> **POTONGAN DOKUMEN**
* * * *

TOHONAN SINTUA
(Posted by Budianto Sianturi)
Pendahuluan
Didalam
gereja atau persekutuan Kristen, “Sintua” (Penatua) dikenal sebagai
salah satu unsur pelayanan atau petugas gerejawi yang memperoleh tugas
pelayanan melalui penahbisan. Dengan penahbisan itu mereka dipilih dan
disuruh oleh Tuhan untuk menjalankan suatu tanggung jawab kristiani
yakni melayani Tuhan dan melayani sesama. Kemajuan sebuah pelayanan di
jemaat (khususnya di gereja HKBP) bukan hanya tergantung kepada
pelayanan seorang pendeta dan pelayan – pelayan yang menerima tahbisan
(pangula na gok tingki = full time). Sintua mengambil peranan yang
sangat penting dalam pelayanan di gereja.. itu sebabnya “tohonan sintua”
bukan hanya sekedar pembantu (pangurupi) pendeta, guru jemaat,
Bibelvrow, Diakones.
Tohonan
sintua adalah pelayanan yang berat tanggung jawab dan tuntutannya.
Beratnya tanggung jawab seorang penatua menyebabkan beratnya pula
kualifikasi yang diharapkan dari seorang sintua.
Pengertian “Tohonan”
Menurut Pdt. DR P.W.T. Simanjuntak (mantan Ephorus HKBP periode 1992
– 1998) kata “Tohonan” ditinjau dari perspektif orang batak bersumber
dari dua suku kata yakni “toho” dan “an”. Kata “Toho” artinya tepat,
sedangkan kata “an” artinya itu. Jika kedua kata itu digabungkan maka
dapat di artikan sebagai berikut : “ lebih tepat si anu itu melakukannya
ataupun membicarakannya dari pada si Anu ini”. Tohonan maksudnya adalah
suatu pekerjaan khusus yang sangat penting yang tidak dapat
dilaksanakan atau dilakukan oleh orang lain. Pengertian “Tohonan “itdak
dapat disamakan dengan kata “ulaon” sebagai tugas yang tidak dapat
diwakilkan dan dicabut. Berbeda dengan gereja – gereja lain yang
mengartikan “tohonan” sebagai jabatan. Jabatan yang dapat di cabut dan
berperiode. Dari pengertian di atas, seorang yang menerima “tohonan”
adalah seseorang yang sangat tepat untuk suatu pekerjaan yang diembankan
kepadanya.
Tentang Nama Sintua ( Penatua)

* * * *

> **TUGAS A**
Salin persis bagian teks tentang tohonan sintua, mulai dari "bukan hanya sekedar" dan terus sampai "dari seorang sintua.".
> **TUGAS B**
Tuliskan lanjutan teks tentang tohonan sintua, sambung langsung dari bagian terakhir yang ada.

Entri Tersimpan
* * * *

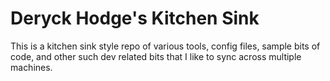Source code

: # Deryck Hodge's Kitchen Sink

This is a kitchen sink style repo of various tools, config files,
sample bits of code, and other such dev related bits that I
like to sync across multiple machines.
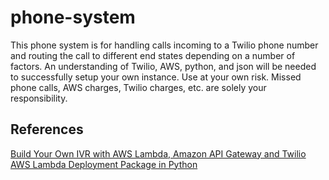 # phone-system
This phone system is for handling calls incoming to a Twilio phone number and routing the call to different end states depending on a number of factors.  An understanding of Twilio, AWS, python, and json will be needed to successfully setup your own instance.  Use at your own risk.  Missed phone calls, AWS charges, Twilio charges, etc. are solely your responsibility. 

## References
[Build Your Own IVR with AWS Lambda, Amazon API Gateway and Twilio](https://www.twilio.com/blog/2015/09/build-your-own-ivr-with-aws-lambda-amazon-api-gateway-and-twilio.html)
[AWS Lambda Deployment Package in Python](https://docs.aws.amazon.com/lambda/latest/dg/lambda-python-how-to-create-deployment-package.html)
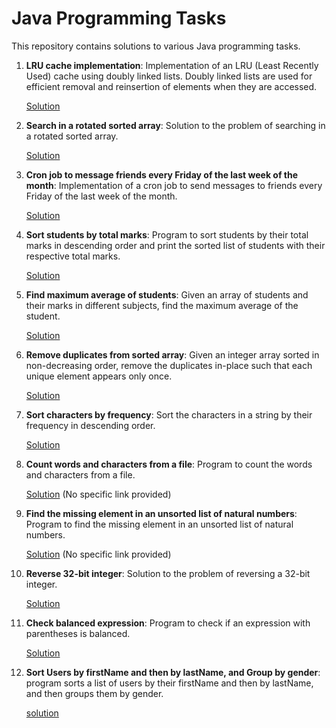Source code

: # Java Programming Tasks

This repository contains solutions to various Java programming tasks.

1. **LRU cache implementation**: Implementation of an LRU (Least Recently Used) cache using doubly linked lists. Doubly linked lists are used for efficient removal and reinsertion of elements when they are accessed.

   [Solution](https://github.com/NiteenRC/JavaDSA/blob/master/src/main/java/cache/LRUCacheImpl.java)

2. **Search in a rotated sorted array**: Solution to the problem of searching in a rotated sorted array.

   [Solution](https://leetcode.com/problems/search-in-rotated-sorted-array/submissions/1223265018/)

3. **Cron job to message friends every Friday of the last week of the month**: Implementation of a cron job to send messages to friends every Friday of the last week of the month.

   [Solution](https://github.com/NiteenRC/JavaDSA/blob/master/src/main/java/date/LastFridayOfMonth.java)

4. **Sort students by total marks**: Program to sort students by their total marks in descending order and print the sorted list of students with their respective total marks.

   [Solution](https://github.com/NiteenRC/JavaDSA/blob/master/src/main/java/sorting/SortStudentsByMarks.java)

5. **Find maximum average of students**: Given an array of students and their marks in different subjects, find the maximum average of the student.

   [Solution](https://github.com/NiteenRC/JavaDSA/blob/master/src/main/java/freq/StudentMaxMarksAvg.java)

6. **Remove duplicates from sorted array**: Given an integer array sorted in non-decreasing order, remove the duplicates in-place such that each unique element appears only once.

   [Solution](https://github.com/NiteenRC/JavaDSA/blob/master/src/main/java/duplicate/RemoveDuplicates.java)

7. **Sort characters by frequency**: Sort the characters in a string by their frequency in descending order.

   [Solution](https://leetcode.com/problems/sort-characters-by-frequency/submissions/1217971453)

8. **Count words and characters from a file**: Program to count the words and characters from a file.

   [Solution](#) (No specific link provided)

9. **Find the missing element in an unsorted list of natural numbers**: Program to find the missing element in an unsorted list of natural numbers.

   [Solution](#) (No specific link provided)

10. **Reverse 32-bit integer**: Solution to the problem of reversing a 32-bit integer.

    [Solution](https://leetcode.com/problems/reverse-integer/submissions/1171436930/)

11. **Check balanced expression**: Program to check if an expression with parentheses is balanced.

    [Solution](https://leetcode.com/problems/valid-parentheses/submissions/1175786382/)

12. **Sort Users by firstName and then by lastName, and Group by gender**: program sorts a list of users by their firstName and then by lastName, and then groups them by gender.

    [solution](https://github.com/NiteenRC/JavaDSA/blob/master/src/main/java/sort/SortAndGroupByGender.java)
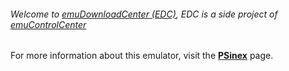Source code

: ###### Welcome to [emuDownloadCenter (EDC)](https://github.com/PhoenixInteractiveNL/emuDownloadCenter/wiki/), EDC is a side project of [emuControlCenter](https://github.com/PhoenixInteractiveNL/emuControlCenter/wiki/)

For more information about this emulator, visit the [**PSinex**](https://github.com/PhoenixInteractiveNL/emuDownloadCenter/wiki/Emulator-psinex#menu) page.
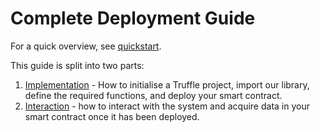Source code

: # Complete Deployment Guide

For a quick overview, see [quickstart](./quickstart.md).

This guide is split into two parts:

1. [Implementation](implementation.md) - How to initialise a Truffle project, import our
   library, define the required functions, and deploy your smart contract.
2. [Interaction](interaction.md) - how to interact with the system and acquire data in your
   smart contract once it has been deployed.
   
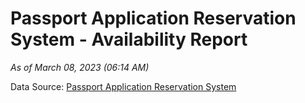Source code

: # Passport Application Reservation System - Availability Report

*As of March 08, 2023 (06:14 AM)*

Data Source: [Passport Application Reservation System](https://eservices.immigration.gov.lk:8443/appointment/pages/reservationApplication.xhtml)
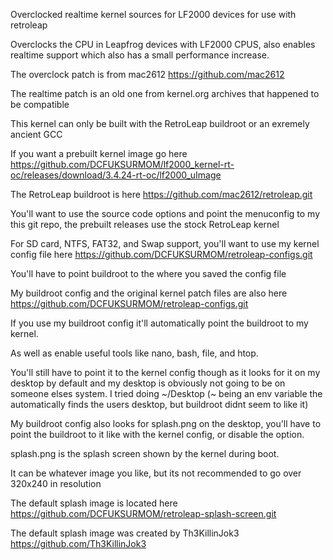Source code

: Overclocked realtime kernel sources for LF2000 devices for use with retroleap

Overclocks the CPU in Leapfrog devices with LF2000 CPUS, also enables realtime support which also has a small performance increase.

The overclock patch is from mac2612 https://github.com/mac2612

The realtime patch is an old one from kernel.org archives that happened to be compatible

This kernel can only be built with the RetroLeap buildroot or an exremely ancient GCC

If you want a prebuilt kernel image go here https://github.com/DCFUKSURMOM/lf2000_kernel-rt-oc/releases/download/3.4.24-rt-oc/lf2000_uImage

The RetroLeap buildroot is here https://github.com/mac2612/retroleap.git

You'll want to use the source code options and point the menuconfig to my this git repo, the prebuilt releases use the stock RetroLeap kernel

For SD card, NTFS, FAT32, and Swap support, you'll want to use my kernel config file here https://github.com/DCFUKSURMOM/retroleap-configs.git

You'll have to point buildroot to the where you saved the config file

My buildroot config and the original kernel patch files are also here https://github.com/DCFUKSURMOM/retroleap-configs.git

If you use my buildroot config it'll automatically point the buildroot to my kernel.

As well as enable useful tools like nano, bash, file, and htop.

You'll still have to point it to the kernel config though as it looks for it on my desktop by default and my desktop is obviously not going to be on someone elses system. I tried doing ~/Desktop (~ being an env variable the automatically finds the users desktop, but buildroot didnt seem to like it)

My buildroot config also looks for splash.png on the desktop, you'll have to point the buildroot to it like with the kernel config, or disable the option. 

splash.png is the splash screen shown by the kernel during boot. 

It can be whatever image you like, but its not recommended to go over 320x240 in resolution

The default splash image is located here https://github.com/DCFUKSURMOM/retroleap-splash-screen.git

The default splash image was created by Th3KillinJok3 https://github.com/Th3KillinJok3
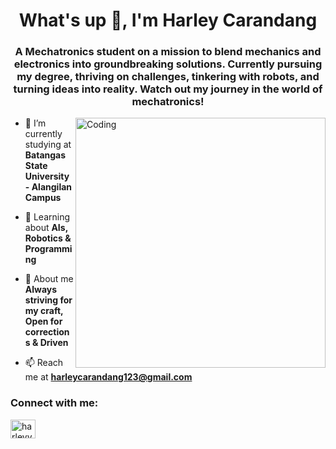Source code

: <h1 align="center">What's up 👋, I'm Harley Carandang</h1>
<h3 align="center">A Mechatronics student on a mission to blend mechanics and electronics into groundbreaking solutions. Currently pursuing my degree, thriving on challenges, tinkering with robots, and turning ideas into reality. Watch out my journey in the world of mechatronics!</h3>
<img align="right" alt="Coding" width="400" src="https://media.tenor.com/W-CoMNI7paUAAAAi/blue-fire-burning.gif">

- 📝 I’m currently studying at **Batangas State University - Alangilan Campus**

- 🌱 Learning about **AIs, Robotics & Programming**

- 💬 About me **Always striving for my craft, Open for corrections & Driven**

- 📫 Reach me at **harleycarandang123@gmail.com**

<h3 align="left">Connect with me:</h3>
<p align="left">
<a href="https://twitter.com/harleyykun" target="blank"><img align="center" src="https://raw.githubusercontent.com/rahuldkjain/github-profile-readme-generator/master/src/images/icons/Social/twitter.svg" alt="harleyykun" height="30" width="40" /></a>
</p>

* * * *

> **KOLOM JAWABAN A**
bukan hanya sekedar pembantu (pangurupi) pendeta, guru jemaat,
Bibelvrow, Diakones.
Tohonan
sintua adalah pelayanan yang berat tanggung jawab dan tuntutannya.
Beratnya tanggung jawab seorang penatua menyebabkan beratnya pula
kualifikasi yang diharapkan dari seorang sintua.

> **KOLOM JAWABAN B**
Dari
tulisan Pdt. M.S.M. Panjaitan, MTh. Di dalam Vocatioa Dei STT HKBP
Pematang Siantar (Edisi XXXIII – XXXIV Pebruari 1992) yang disadur dari
berbagai sumber bahwa istilah yang banyak dipergunakan dalam perjanjian
lama untuk menyebut “sintua” atau penatua adalah “Zaken”.
Dalam
bahasa Yunani, sintua adalah terjemahan dari kata “presbiter” atau
presbyteros. Ada beberapa kali kata itu dipakai dalam Perjanjian Baru,
misalnya : Luk 22:66; Kis 14:23; 22:5; I Tim 4 :14; 5:19; Tit 1:5. pada
awalnya, kata “resbiter” mencakup pengertian yang sangat luas. Bahkan
Rasul Yohanes dan Rasul Petrus menyebut diri mereka sebagai “Presbiter”
atau sintua (Lih II Yoh. 1:1; II Yoh 1:1; I Petr. 5:1)
Dalam
bahasa Inggris “sintua” terjemahan dari kata “elder” sekalipun kata
tersebut boleh diterjemahkan dengan “pangituai” dan bisa juga berarti
“sintua”.
Menurut
Pdt. DR. Andar Ismail, di gereja Korea, sintua atau penatua disebut
“Yang-No-Nim” “Yang” artinya panjang, wibawa, bijak, terpelajar,
pemimpin. “No” artinya matang atau tua. Jadi sintua atau penatua adalah
seorang yang panjang pikiran , panjang wibawa, panjang sabar, panjang
akal, berjiwa pemimpin, yang bijak, matang dalam kepribadiaanya.
Pokoknya berperilaku seperti seorang yang patut dituakan.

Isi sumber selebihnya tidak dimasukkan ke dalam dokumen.